Can you translate a flashing light into morse code?

Question

I have made a morse code translator and I want it to be able to record a flashing light and make it into morse code. I think I will need OpenCV or a light sensor, but I don't know how to use either of them. I haven't got any code for it yet, as I couldn't find any solutions anywhere else.

Answer 1

The following is just a concept of what you could try. Yes, you could also train a neural network for this but if your setup is simple enough, some engineering will do.

We first create a "toy-video" to work with:

import numpy as np
import matplotlib.pyplot as plt

# Create a toy "video"

image = np.asarray([
    [0, 0, 0, 0, 0, 0],
    [0, 0, 0, 0, 0, 0],
    [0, 0, 1, 2, 2, 1],
    [0, 0, 2, 4, 4, 2],
    [0, 0, 2, 4, 4, 2],
    [0, 0, 1, 2, 2, 1],
])

signal = np.asarray([0, 1, 0, 1, 0, 1, 0, 0, 1, 1, 0, 1, 1, 0, 1, 1, 0, 0, 1, 0, 1, 0, 1, 0])
x = list(range(len(signal)))
signal = np.interp(np.linspace(0, len(signal), 100), x, signal)[..., None]
frames = np.einsum('tk,xy->txyk', signal, image)[..., 0]

Plot a few frames:

fig, axes = plt.subplots(1, 12, sharex='all', sharey='all')
for i, ax in enumerate(axes):
    ax.matshow(frames[i], vmin=0, vmax=1)
    ax.get_xaxis().set_visible(False)
    ax.get_yaxis().set_visible(False)
    ax.set_title(i)
plt.show()

Now that you have this kind of toy video, it's pretty straight forward to convert it back to some sort of binary signal. You'd simply compute the average brightness of each frame:

reconstructed = frames.mean(1).mean(1)
reconstructed_bin = reconstructed > 0.5
plt.plot(reconstructed, label='original')
plt.plot(reconstructed_bin, label='binary')
plt.title('Reconstructed Signal')
plt.legend()
plt.show()

From here we only have to determine the length of each flash.

# This is ugly, I know. Just for understanding though:
# 1. Splits the binary signal on zero-values
# 2. Filters out the garbage (accept only lists where len(e) > 1)
# 3. Gets the length of the remaining list == the duration of each flash
tmp = np.split(reconstructed_bin, np.where(reconstructed_bin == 0)[0][1:])
flashes = list(map(len, filter(lambda e: len(e) > 1, tmp)))

We can now take a look at how long flashes take:

print(flashes)

gives us

[5, 5, 5, 10, 9, 9, 5, 5, 5]

So.. "short" flashes seem to take 5 frames, "long" around 10. With this we can classify each flash as either being "long" or "short" by defining a sensible threshold of 7 like so:

# Classify each flash-duration
flashes_classified = list(map(lambda f: 'long' if f > 7 else 'short', flashes))

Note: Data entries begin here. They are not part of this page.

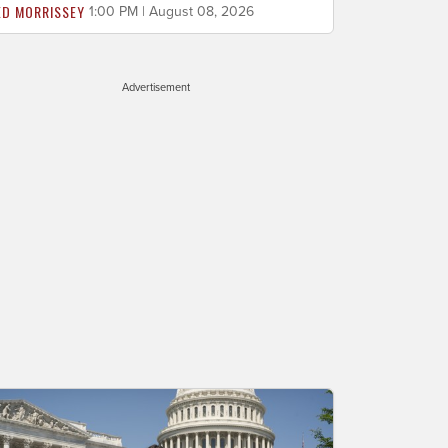
ED MORRISSEY
1:00 PM | August 08, 2026
Advertisement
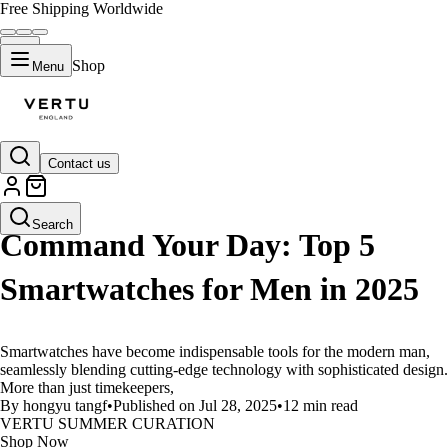
Free Shipping Worldwide
Shop
Menu
Contact us
LIFESTYLE
Search
Command Your Day: Top 5
Smartwatches for Men in 2025
Smartwatches have become indispensable tools for the modern man,
seamlessly blending cutting-edge technology with sophisticated design.
More than just timekeepers,
By hongyu tangf
•
Published on Jul 28, 2025
•
12 min read
VERTU SUMMER CURATION
Shop Now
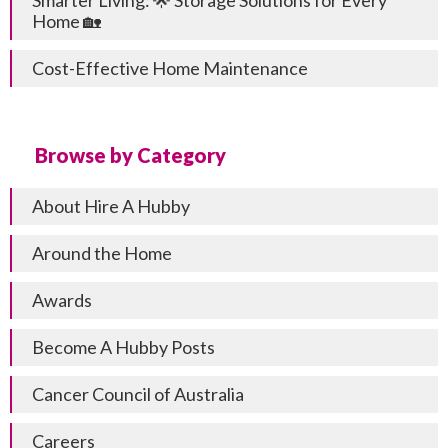
Smarter Living: 🌟 Storage Solutions for Every
Home 🏡
Cost-Effective Home Maintenance
Browse by Category
About Hire A Hubby
Around the Home
Awards
Become A Hubby Posts
Cancer Council of Australia
Careers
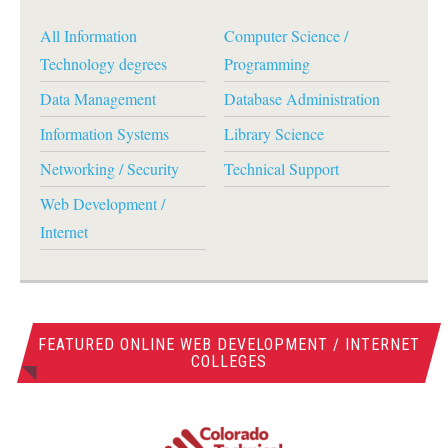
All Information
Computer Science /
Technology degrees
Programming
Data Management
Database Administration
Information Systems
Library Science
Networking / Security
Technical Support
Web Development /
Internet
FEATURED ONLINE WEB DEVELOPMENT / INTERNET
COLLEGES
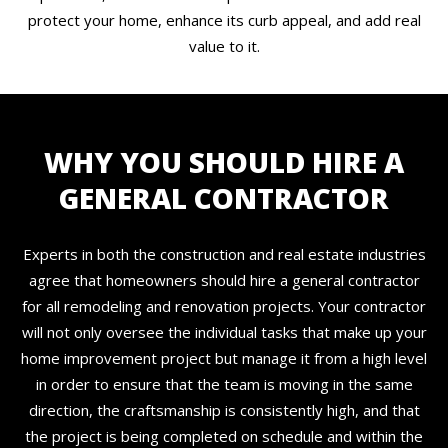
protect your home, enhance its curb appeal, and add real
value to it.
WHY YOU SHOULD HIRE A
GENERAL CONTRACTOR
Experts in both the construction and real estate industries
agree that homeowners should hire a general contractor
for all remodeling and renovation projects. Your contractor
will not only oversee the individual tasks that make up your
home improvement project but manage it from a high level
in order to ensure that the team is moving in the same
direction, the craftsmanship is consistently high, and that
the project is being completed on schedule and within the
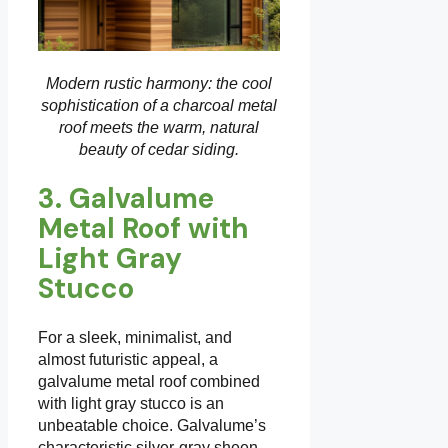
Modern rustic harmony: the cool
sophistication of a charcoal metal
roof meets the warm, natural
beauty of cedar siding.
3. Galvalume
Metal Roof with
Light Gray
Stucco
For a sleek, minimalist, and
almost futuristic appeal, a
galvalume metal roof combined
with light gray stucco is an
unbeatable choice. Galvalume’s
characteristic silver-gray sheen,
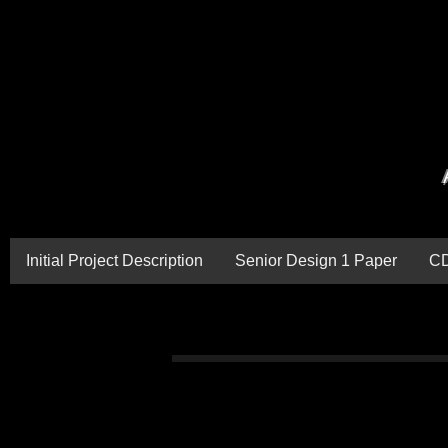
Initial Project Description
Senior Design 1 Paper
C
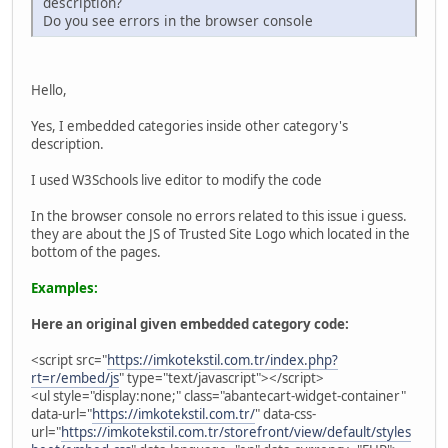
description?
Do you see errors in the browser console
Hello,
Yes, I embedded categories inside other category's
description.
I used W3Schools live editor to modify the code
In the browser console no errors related to this issue i guess.
they are about the JS of Trusted Site Logo which located in the
bottom of the pages.
Examples:
Here an original given embedded category code:
<script src="
https://imkotekstil.com.tr/index.php?
rt=r/embed/js
" type="text/javascript"></script>
<ul style="display:none;" class="abantecart-widget-container"
data-url="
https://imkotekstil.com.tr/
" data-css-
url="
https://imkotekstil.com.tr/storefront/view/default/styles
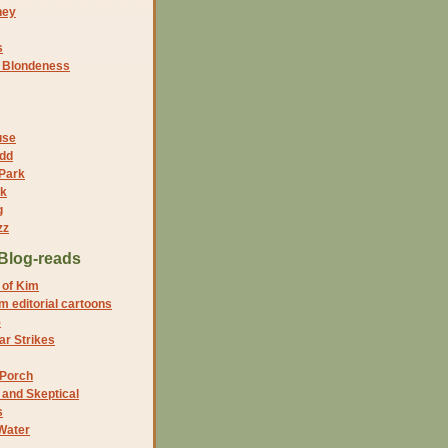
ney
s
f Blondeness
use
dd
 Park
nk
g
zz
Blog-reads
 of Kim
 editorial cartoons
5
r Strikes
 Porch
and Skeptical
s
Water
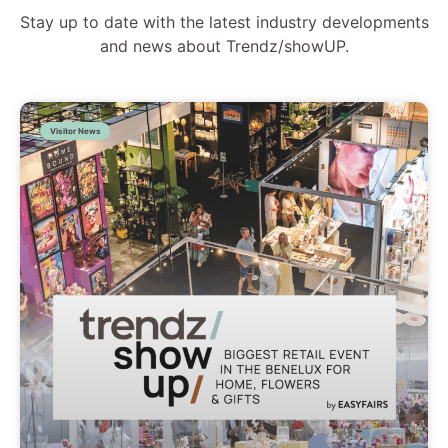
Stay up to date with the latest industry developments
and news about Trendz/showUP.
Visitor News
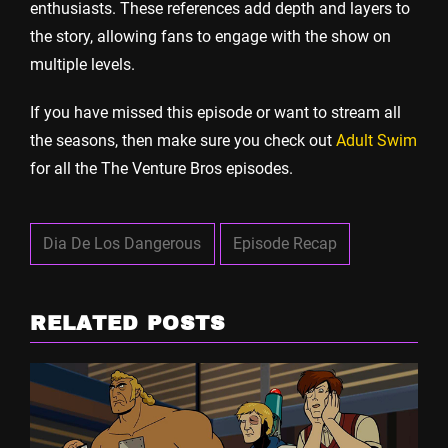
enthusiasts. These references add depth and layers to
the story, allowing fans to engage with the show on
multiple levels.
If you have missed this episode or want to stream all
the seasons, then make sure you check out
Adult Swim
for all the The Venture Bros episodes.
Dia De Los Dangerous
Episode Recap
RELATED POSTS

And let's repeat for pauses

# Repeat for pauses
tmp = np.split(reconstructed_bin, np.where(reconstructed_bin != False)[0][1:])
pauses = list(map(len, filter(lambda e: len(e) > 1, tmp)))
pauses_classified = np.asarray(list(map(lambda f: 'w' if f > 6 else 'c', pauses)))
pauses_indices, = np.where(np.asarray(pauses_classified) == 'w') 

Now we can visualize the results.

fig = plt.figure()
ax = fig.gca()
ax.bar(range(len(flashes)), flashes, label='Flash duration')
ax.set_xticks(list(range(len(flashes_classified))))
ax.set_xticklabels(flashes_classified)
[ax.axvline(idx-0.5, ls='--', c='r', label='Pause' if i == 0 else None) for i, idx in enumerate(pauses_indices)]
plt.legend()
plt.show()

Answer 2

It somewhat depends on your environment. You might try inexpensively with a Raspberry Pi Zero (£9) or even a Pico (£4) or Arduino and an attached LDR - Light Dependent Resistor for £1 rather than a £100 USB camera.

Your program would then come down to repeatedly measuring the resistance (which depends on the light intensity) and making it into long and short pulses.

This has the benefit of being cheap and not requiring you to learn OpenCV, but Stefan's idea is far more fun and has my vote!